A precisão diagnóstica em pacientes com epilepsias raras

Por Renata Beduschi

As crises convulsivas na infância são emergências neurológicas comuns que, muitas vezes, tem uma evolução benigna. Mas, para algumas famílias, o primeiro ano de vida de um filho com sintomas convulsivos pode marcar o início de uma “odisseia diagnóstica e de tratamento”.

O que pode surgir como uma convulsão isolada — muitas vezes desencadeada por febre ou vacinação — pode ser, na verdade, o início de uma condição genética rara e grave, como a síndrome de Dravet: uma doença que geralmente se inicia com crises epilépticas, seguidas de atraso no desenvolvimento neuropsicomotor e alterações de comportamento. A síndrome de Dravet exige abordagens que vão além daquelas realizadas para as crianças com crises convulsivas mais comuns.

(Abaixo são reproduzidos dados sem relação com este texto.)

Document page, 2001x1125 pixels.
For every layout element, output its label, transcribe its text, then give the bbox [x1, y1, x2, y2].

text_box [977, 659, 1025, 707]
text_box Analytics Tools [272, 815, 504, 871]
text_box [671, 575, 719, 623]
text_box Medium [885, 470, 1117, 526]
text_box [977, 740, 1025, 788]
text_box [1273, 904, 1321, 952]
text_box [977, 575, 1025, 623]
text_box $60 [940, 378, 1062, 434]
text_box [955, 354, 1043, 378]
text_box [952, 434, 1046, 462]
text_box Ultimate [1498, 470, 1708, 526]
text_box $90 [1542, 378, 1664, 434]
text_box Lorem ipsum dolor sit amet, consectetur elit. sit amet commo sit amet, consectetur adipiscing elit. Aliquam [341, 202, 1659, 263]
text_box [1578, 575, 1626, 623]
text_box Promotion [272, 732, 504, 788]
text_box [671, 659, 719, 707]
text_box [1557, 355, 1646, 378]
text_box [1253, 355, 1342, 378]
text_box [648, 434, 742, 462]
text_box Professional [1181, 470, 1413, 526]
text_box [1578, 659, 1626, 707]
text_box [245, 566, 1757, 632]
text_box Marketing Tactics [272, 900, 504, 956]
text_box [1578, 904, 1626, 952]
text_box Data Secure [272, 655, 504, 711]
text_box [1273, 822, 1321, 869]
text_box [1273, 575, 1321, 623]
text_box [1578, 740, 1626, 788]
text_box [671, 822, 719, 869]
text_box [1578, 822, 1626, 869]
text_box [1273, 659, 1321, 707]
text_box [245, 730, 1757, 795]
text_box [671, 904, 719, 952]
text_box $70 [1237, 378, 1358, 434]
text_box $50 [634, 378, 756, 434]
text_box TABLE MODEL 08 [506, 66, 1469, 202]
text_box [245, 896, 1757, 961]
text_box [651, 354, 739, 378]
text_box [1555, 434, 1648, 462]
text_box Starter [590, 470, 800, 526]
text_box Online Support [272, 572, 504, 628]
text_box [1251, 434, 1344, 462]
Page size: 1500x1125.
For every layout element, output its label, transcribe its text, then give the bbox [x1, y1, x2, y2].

Diferente das crises epilépticas mais frequentes, que geralmente duram segundos e podem ser controladas com o uso de anticonvulsivante de forma adequada, ou nem precisar de medicamentos, na síndrome de Dravet elas podem se prolongar por vários minutos e podem representar um quadro de alta complexidade. O diagnóstico dessa doença pode ser um grande desafio: ele pode depender de avaliações médicas detalhadas e prolongadas, com muitas visitas aos serviços de saúde e realizações de diversos exames para descartar outros tipos de epilepsia. Além disso, as crises convulsivas da síndrome de Dravet são de difícil tratamento medicamentoso.

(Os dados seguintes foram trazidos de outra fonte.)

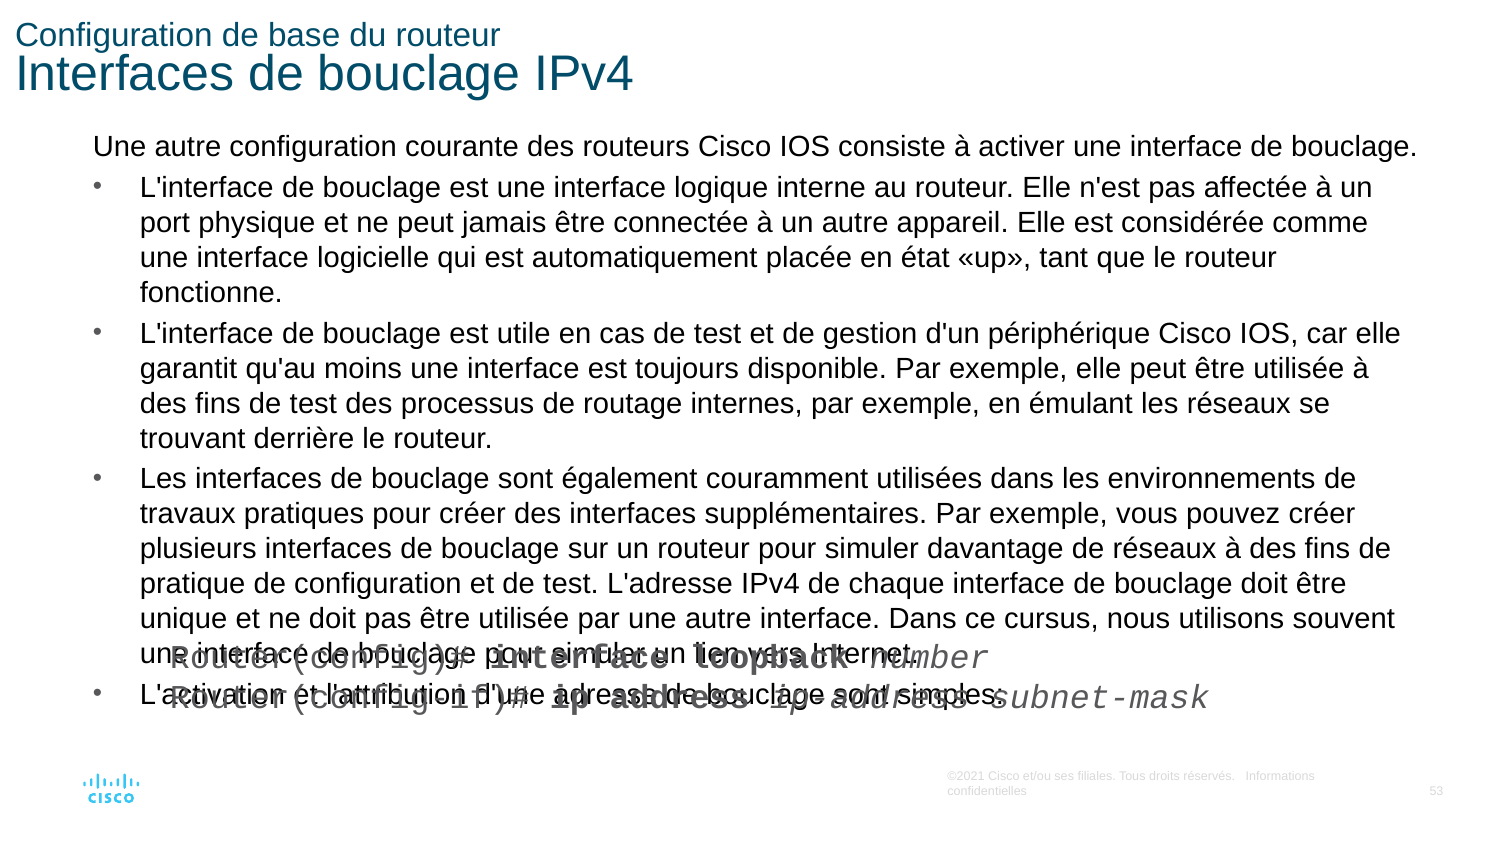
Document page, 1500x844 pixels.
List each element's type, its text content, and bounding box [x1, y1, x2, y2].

list Une autre configuration courante des routeurs Cisco IOS consiste à activer une interface de bouclage. L'interface de bouclage est une interface logique interne au routeur. Elle n'est pas affectée à un port physique et ne peut jamais être connectée à un autre appareil. Elle est considérée comme une interface logicielle qui est automatiquement placée en état «up», tant que le routeur fonctionne. L'interface de bouclage est utile en cas de test et de gestion d'un périphérique Cisco IOS, car elle garantit qu'au moins une interface est toujours disponible. Par exemple, elle peut être utilisée à des fins de test des processus de routage internes, par exemple, en émulant les réseaux se trouvant derrière le routeur. Les interfaces de bouclage sont également couramment utilisées dans les environnements de travaux pratiques pour créer des interfaces supplémentaires. Par exemple, vous pouvez créer plusieurs interfaces de bouclage sur un routeur pour simuler davantage de réseaux à des fins de pratique de configuration et de test. L'adresse IPv4 de chaque interface de bouclage doit être unique et ne doit pas être utilisée par une autre interface. Dans ce cursus, nous utilisons souvent une interface de bouclage pour simuler un lien vers Internet. L'activation et l'attribution d'une adresse de bouclage sont simples: [77, 120, 1437, 726]
title Configuration de base du routeur Interfaces de bouclage IPv4 [0, 0, 1369, 121]
text_box Router(config)# interface loopback number Router(config-if)# ip address ip-address subnet-mask [155, 627, 1437, 723]
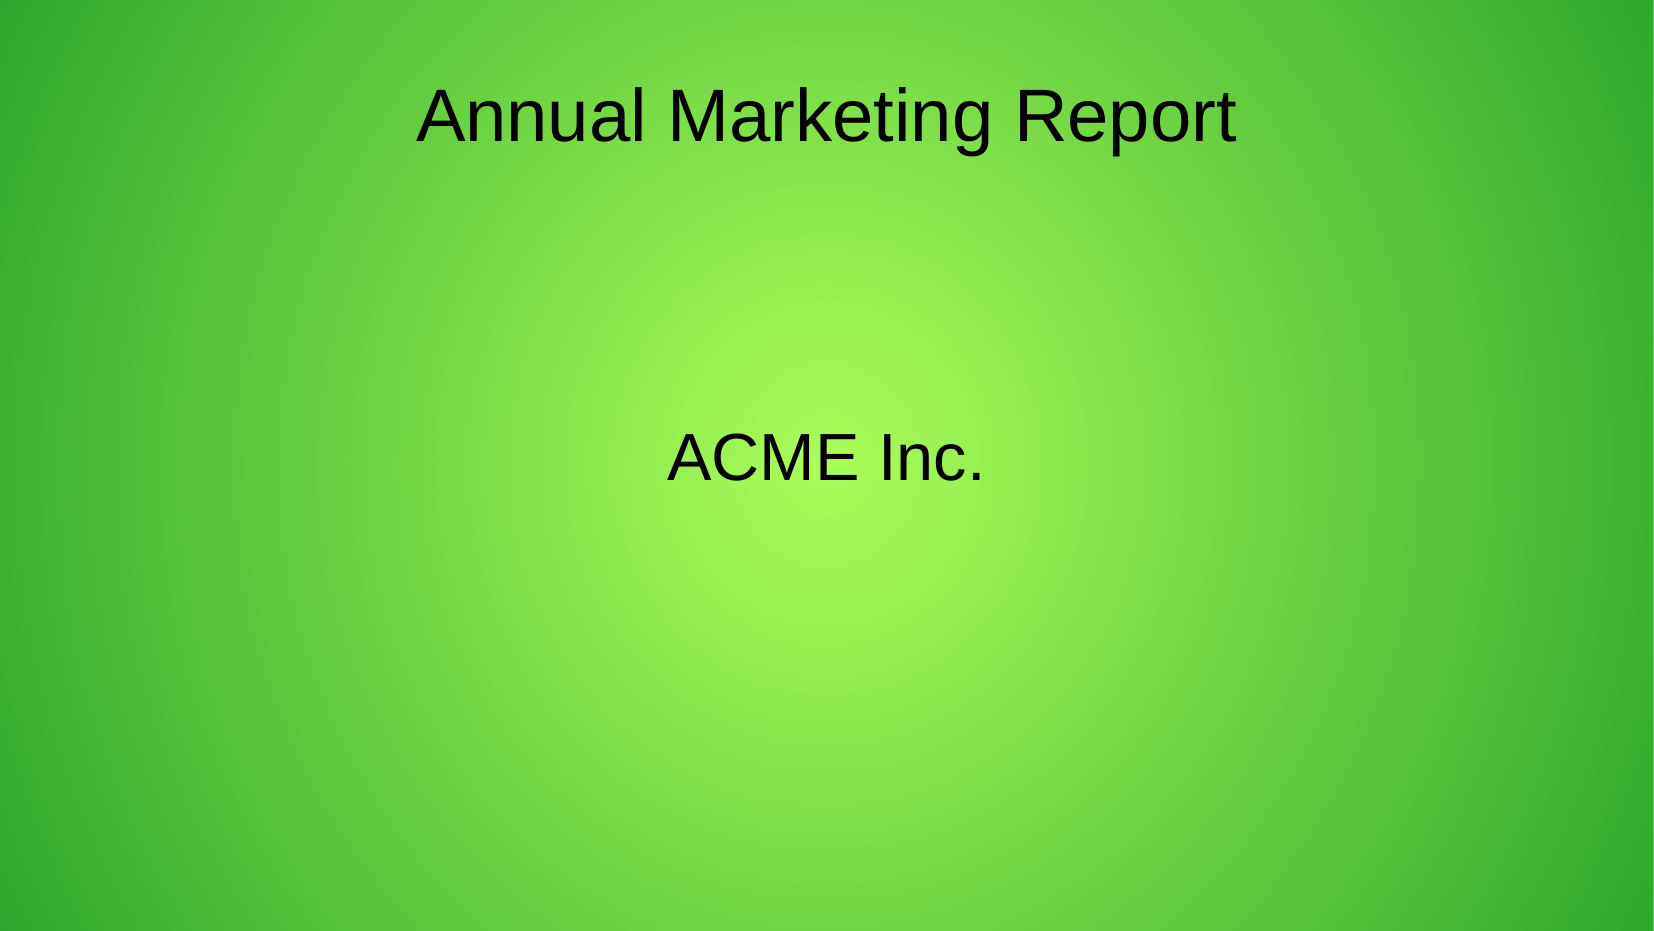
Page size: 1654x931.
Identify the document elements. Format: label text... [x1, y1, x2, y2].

Essa difícil jornada é frequentemente marcada pela demora e pela incerteza. O ponto de virada ocorre quando o paciente chega a um especialista em epilepsia, capaz de identificar que não se trata somente de uma condição resistente a tratamento, mas de uma doença genética rara, específica, cuja gravidade pode ser manejada, se as estratégias de diagnóstico e tratamento forem corretamente utilizadas.

O diagnóstico da Síndrome de Dravet inclui a avaliação minuciosa do tipo de crises convulsivas, quando elas se iniciaram, quanto tempo elas duram e como estão respondendo ao tratamento anticonvulsivante. O acompanhamento do desenvolvimento da criança, a identificação de outras alterações que podem surgir em decorrência do comprometimento do sistema nervoso e afastar outras possíveis causas do quadro clínico apresentado pela criança também são muito importantes.

Como a síndrome de Dravet é uma doença genética, os testes genéticos surgem para se unir ao exame clínico minucioso para fortalecer o diagnóstico dessa condição. A identificação de mutações genéticas, como a do gene SCN1A ocorre em até 80-90% das crianças com síndrome de Dravet. Mas é importante salientar que o exame genético isolado não faz o diagnóstico da síndrome.

O diagnóstico e o tratamento personalizado da síndrome de Dravet são de suma importância para reduzir o atraso cognitivo, as alterações motoras e a frequência, intensidade e duração das crises convulsivas. Além disso, manter as crises sob controle é essencial para reduzir o risco de morte súbita inesperada associada à epilepsia. Essa é uma situação grave que as crianças com síndrome de Dravet podem potencialmente enfrentar em maior proporção: cerca de 50% da mortalidade de crianças com síndrome de Dravet são atribuídas a esse evento.

Estima-se que 15 milhões de pessoas apresentem alguma doença rara, no Brasil. doença rara é definida como aquela que afeta até 65 a cada 100 mil pessoas. O avanço dos testes genéticos pode trazer esperança para diversas dessas condições e a síndrome de Dravet pode ser uma delas.

O manejo da Dravet é um desafio onde se almeja alcançar o melhor controle possível das crises convulsivas, a redução das perdas cognitivas e das alterações motoras, permitindo ao paciente e seu cuidador a melhor qualidade de vida possível.

Amparadas por novas tecnologias e médicos preparados para o diagnóstico cada vez mais precoce e preciso, espera-se que as crianças que convivem com a síndrome de Dravet tenham a oportunidade de alcançar um maior bem-estar, ao longo de sua jornada. É a pesquisa e o desenvolvimento da ciência a serviço da vida, trazendo esperança para os desafios de doenças graves e complexas.


*Renata Beduschi é Diretora de Doenças Raras da UCB Brasil.